** BEGIN SOURCE EXTRACT **

I’m back in Cape Town, and preparing Kruger Post #1. In the meantime, have another read about college miscreants:
See below. I told you so, but this isn’t rocket science. Anybody with two neurons to rub together could have guessed the protest engine would rev up when classes begin again, for, especially at elite schools, students are more interested in enforcing what they consider Social Justice on others than engaging in learning.
The article below (click to read), written by Judy Lucas four days ago, was published in The Ithaca Voice, the local paper. Click headline to read:
An excerpt:
The spring semester at Cornell University ended with protests, as students erected an encampment on the Arts Quad to oppose the university’s ties to institutions supporting the Israeli state. The war in Gaza raged on through the summer, with reports of thousands of more lives lost. Cornell’s fall semester started much like its last one ended.
A crowd of about 150 student protestors at Cornell University marched into a campus dining hall Monday, the first day of classes, where speakers renewed the call for the university to divest from any institutions supplying weapons and support to the Israeli military in the war against Hamas, among a set of other demands first released earlier this year.
Have a look at the list of demands, especially the “land return” demand (#1) and the usual “and-of-course-we’re-not-to-be-punished” demand (#8).
Twenty minutes into the rally, seven university police officers entered the atrium of Klarman Hall and stood guard near the protestors. At the instruction of lead organizers, students joined arms to form a chain in order to resist interactions with police.
And the kicker: no IDs proferred when asked, and no punishment (bolding is mine, and it’s all bolded because it shows the cowardice of the Cornell administration).
Officers asked protesters to hand over their student identification cards to refer them to the university’s conduct office for potential disciplinary action. None of the protestors followed orders but no arrests were made.
Have a tweet; this one has three videos and it’s just like the bawling we heard so often last year.
Welcome back! First day of classes, students & activists w/ @cmlcornell were met by 7 @Cornell officers asking for student IDs during a rally calling for the uni to divest in corps supporting Israel in the war against Hamas- atrium @ Klarman Hall- no arrests made. @ithacavoice pic.twitter.com/l1o3kRMvDM
— Judy Lucas (@judy__lucas) August 26, 2024
The unions, by and large all anti-Israel (are there any pro-Israel unions?), were part of the demonstration:
The Coalition for Mutual Liberation (CML), which represents the university’s activist organizations and the group responsible for organizing and maintaining the pro-Palestinian encampment on Cornell’s Arts Quad in April, planned Monday’s demonstration.

** END SOURCE EXTRACT **

## PROBLEM STATEMENT
In the blog post about the Cornell protest, why did the officers ask for student identification cards, and why did the students link arms? Answer in one to three sentences.

** BEGIN MATERIAL SHOWN **

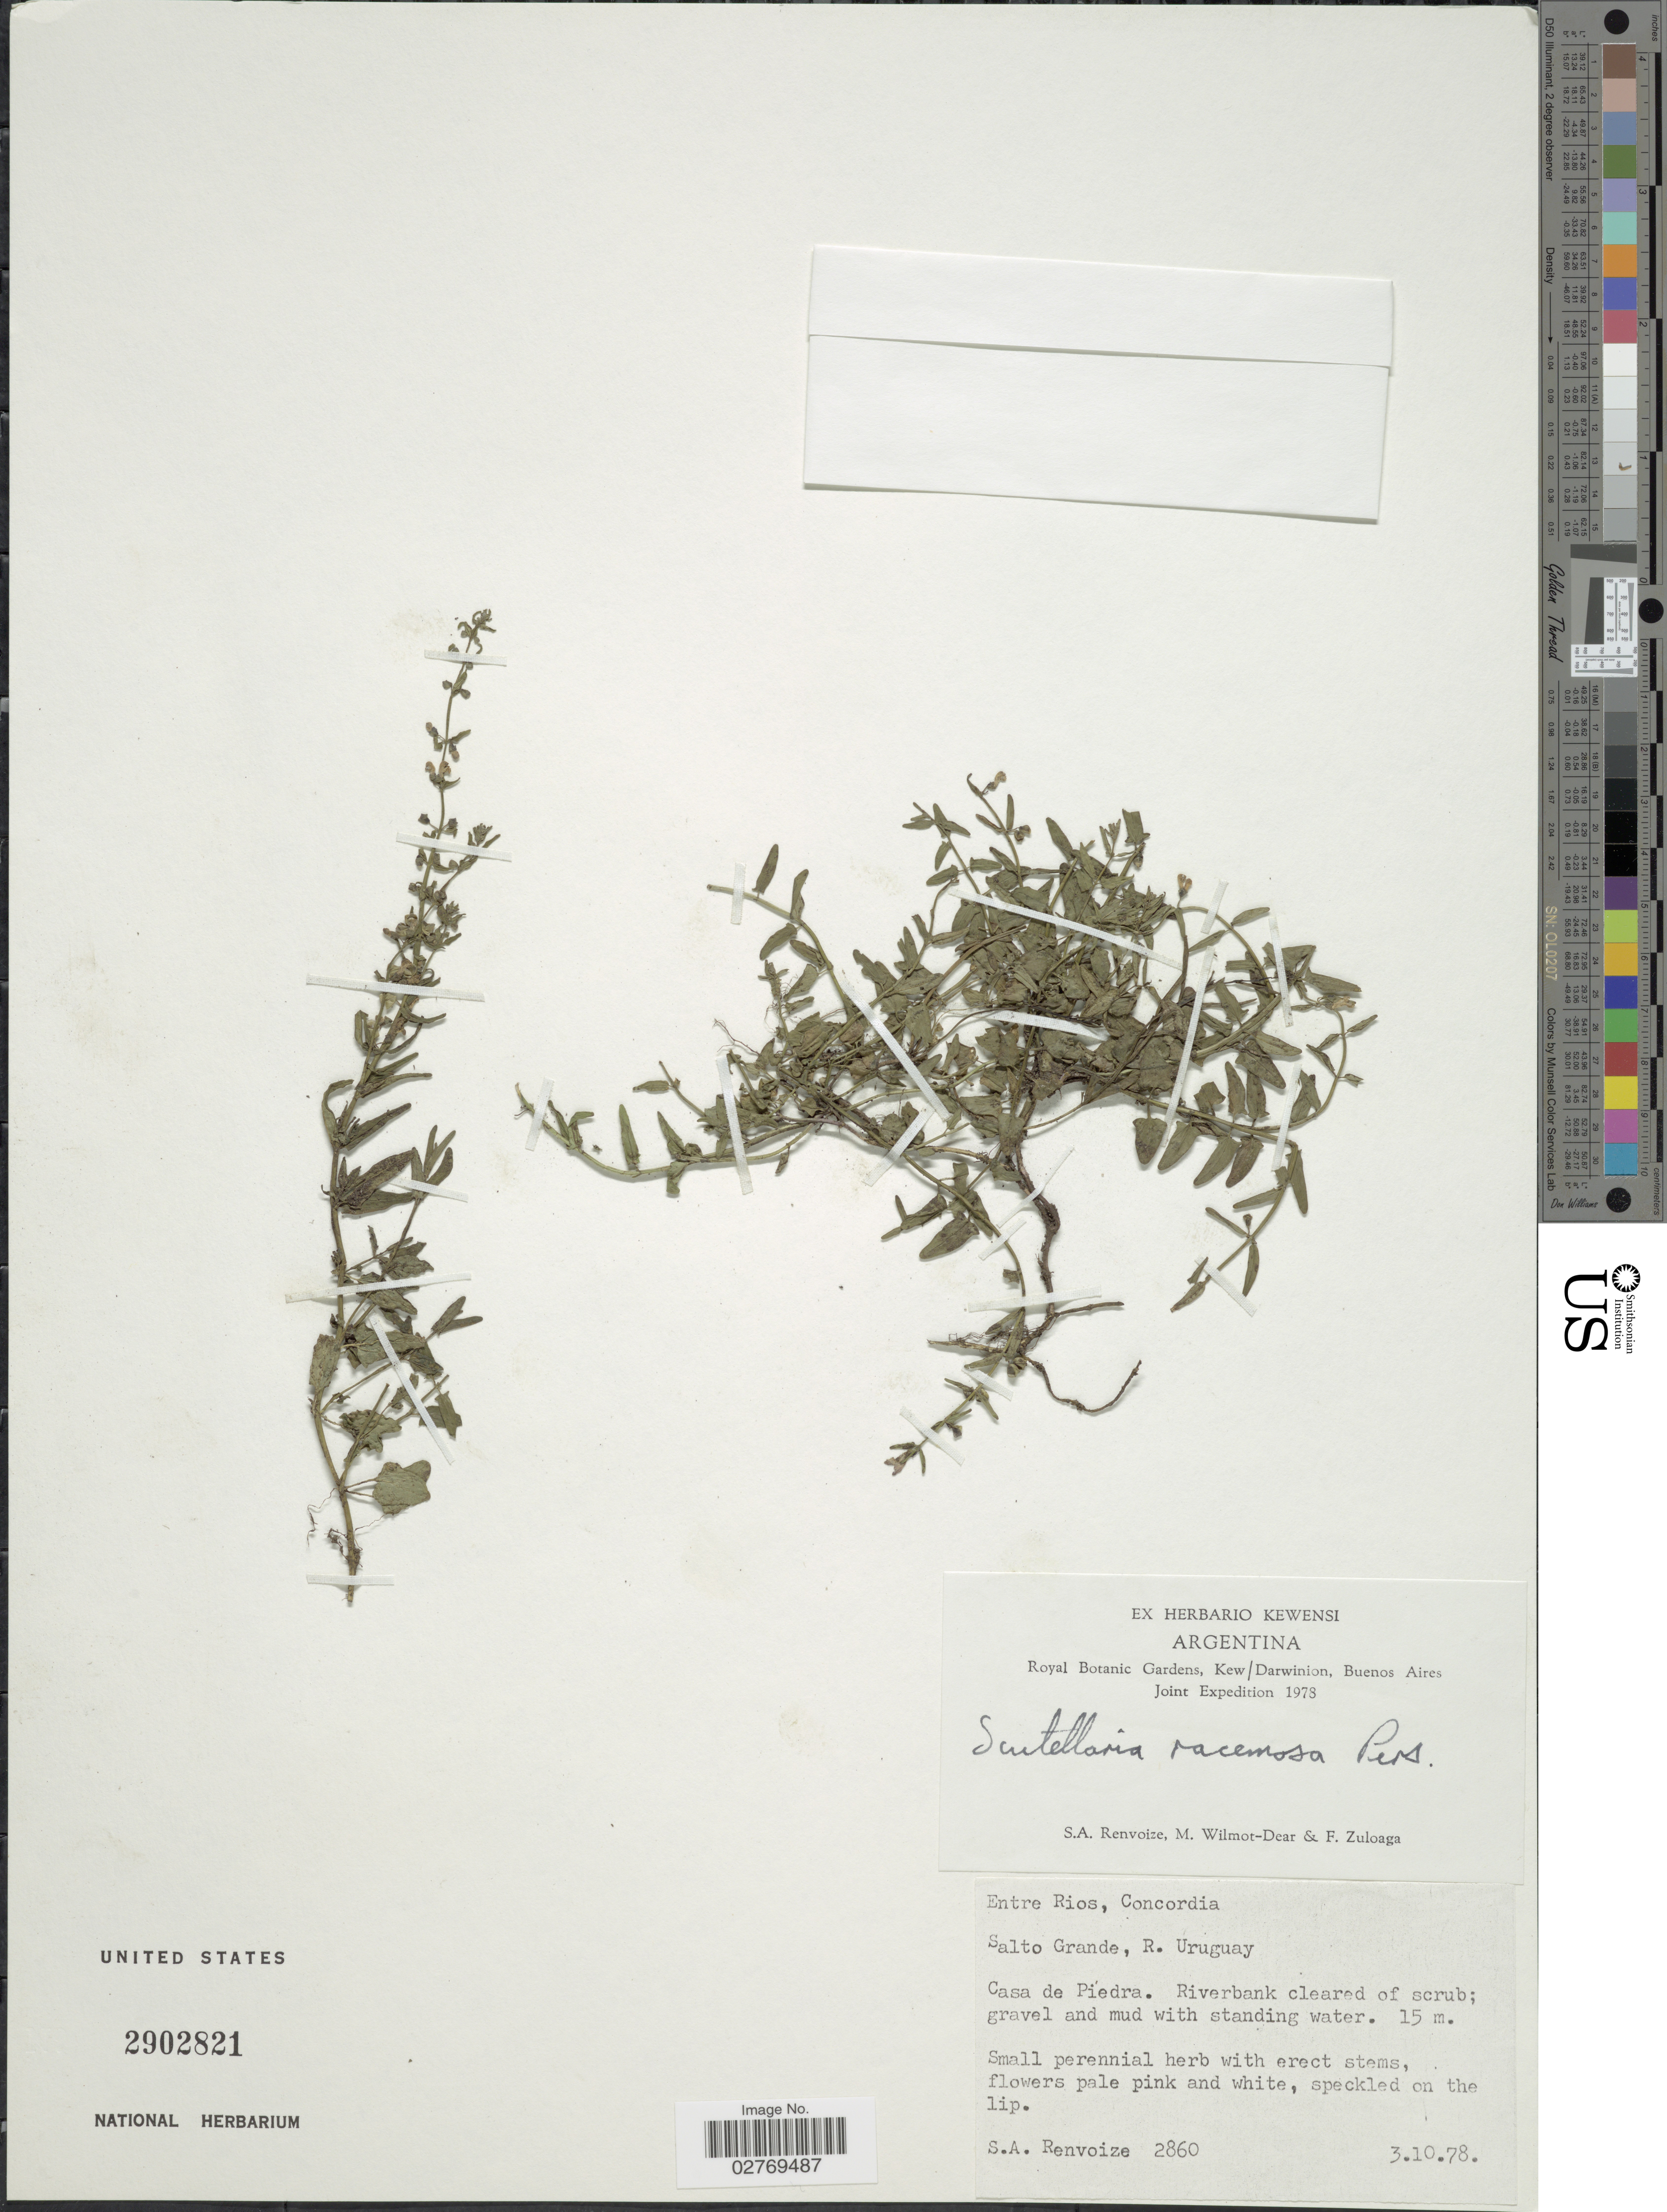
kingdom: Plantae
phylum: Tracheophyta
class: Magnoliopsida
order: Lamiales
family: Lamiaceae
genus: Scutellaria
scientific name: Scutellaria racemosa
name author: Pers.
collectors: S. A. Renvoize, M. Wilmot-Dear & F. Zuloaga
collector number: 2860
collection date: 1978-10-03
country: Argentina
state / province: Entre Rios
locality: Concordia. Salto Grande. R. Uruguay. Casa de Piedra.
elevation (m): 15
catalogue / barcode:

** END MATERIAL SHOWN **

## RESULT OF THIS TASK
The officers wanted the cards so they could refer the protesters to the university's conduct office for potential disciplinary action. At the lead organizers' instruction, the students joined arms to form a chain that would resist interactions with police.